Problem to solve :: What to return is the tail of the data, from the line that contains "Conventions: OpenCV camera" down to the last line, copied exactly.

(Dataset excerpts)
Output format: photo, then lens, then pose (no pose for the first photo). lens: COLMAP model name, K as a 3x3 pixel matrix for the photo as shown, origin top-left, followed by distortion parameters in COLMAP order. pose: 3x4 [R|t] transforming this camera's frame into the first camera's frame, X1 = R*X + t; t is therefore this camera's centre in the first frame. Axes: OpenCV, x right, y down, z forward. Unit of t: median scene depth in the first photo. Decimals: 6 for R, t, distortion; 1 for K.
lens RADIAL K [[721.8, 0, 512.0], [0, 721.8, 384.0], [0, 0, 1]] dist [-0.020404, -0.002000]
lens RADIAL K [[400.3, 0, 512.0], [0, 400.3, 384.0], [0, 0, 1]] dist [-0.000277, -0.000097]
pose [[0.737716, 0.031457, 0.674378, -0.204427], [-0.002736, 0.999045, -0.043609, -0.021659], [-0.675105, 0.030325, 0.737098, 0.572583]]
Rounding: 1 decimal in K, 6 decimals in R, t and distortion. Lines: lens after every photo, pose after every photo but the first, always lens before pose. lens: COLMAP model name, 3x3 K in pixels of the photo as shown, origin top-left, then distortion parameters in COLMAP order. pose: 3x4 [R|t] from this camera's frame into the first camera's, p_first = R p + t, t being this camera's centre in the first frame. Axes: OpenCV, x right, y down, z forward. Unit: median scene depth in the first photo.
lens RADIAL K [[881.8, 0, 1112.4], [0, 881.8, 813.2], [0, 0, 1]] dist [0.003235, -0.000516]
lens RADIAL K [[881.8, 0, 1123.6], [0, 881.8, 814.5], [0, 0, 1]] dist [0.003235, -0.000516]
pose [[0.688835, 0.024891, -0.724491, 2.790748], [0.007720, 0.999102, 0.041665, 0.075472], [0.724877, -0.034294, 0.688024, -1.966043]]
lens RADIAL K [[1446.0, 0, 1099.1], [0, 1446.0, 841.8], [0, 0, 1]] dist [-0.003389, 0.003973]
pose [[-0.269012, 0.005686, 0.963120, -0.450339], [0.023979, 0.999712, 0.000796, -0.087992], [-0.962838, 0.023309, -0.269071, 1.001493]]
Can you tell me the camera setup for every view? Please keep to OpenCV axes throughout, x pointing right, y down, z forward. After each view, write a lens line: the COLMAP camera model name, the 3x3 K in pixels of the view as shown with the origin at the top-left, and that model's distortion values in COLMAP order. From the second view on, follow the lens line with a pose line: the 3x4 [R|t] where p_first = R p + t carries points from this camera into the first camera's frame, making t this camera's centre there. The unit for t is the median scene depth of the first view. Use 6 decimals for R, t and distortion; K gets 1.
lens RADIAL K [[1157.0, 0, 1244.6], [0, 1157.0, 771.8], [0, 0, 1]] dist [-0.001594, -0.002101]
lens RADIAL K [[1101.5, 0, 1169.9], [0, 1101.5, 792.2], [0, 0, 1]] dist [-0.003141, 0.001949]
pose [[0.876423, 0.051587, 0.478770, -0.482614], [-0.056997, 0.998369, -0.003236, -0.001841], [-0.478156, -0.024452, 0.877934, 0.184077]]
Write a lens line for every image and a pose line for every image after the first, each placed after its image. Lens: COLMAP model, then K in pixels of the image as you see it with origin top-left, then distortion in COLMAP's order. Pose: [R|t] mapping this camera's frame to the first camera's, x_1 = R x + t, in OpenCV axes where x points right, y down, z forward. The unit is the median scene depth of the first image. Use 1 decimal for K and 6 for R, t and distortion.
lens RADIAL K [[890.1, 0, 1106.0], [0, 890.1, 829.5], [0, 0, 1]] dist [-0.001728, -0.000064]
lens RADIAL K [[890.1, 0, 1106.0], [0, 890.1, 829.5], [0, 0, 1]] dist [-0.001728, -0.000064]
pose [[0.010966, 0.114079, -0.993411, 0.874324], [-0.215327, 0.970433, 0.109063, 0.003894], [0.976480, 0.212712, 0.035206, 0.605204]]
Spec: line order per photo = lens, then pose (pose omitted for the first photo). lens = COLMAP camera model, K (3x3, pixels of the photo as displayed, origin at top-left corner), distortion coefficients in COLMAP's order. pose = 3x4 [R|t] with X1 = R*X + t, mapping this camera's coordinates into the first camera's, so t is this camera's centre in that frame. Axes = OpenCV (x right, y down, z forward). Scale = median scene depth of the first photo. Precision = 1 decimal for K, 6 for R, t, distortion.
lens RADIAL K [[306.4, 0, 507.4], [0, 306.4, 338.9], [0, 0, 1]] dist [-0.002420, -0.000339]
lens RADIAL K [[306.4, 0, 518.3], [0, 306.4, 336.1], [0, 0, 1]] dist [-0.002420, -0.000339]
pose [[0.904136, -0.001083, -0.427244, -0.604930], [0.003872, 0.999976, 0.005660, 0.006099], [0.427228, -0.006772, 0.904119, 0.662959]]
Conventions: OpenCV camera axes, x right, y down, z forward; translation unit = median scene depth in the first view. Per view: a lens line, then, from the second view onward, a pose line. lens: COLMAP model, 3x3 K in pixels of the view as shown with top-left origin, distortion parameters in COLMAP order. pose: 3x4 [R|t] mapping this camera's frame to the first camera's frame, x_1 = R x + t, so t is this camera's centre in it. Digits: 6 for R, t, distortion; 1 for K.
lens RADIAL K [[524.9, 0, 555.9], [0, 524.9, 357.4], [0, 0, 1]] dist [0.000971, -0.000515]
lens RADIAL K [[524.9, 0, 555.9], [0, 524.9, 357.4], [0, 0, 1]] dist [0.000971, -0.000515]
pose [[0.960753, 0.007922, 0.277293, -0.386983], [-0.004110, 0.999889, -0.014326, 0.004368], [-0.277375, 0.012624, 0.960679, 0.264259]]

Solution to this task ::
Conventions: OpenCV camera axes, x right, y down, z forward; translation unit = median scene depth in the first view. Per view: a lens line, then, from the second view onward, a pose line. lens: COLMAP model, 3x3 K in pixels of the view as shown with top-left origin, distortion parameters in COLMAP order. pose: 3x4 [R|t] mapping this camera's frame to the first camera's frame, x_1 = R x + t, so t is this camera's centre in it. Digits: 6 for R, t, distortion; 1 for K.
lens RADIAL K [[524.9, 0, 555.9], [0, 524.9, 357.4], [0, 0, 1]] dist [0.000971, -0.000515]
lens RADIAL K [[524.9, 0, 555.9], [0, 524.9, 357.4], [0, 0, 1]] dist [0.000971, -0.000515]
pose [[0.960753, 0.007922, 0.277293, -0.386983], [-0.004110, 0.999889, -0.014326, 0.004368], [-0.277375, 0.012624, 0.960679, 0.264259]]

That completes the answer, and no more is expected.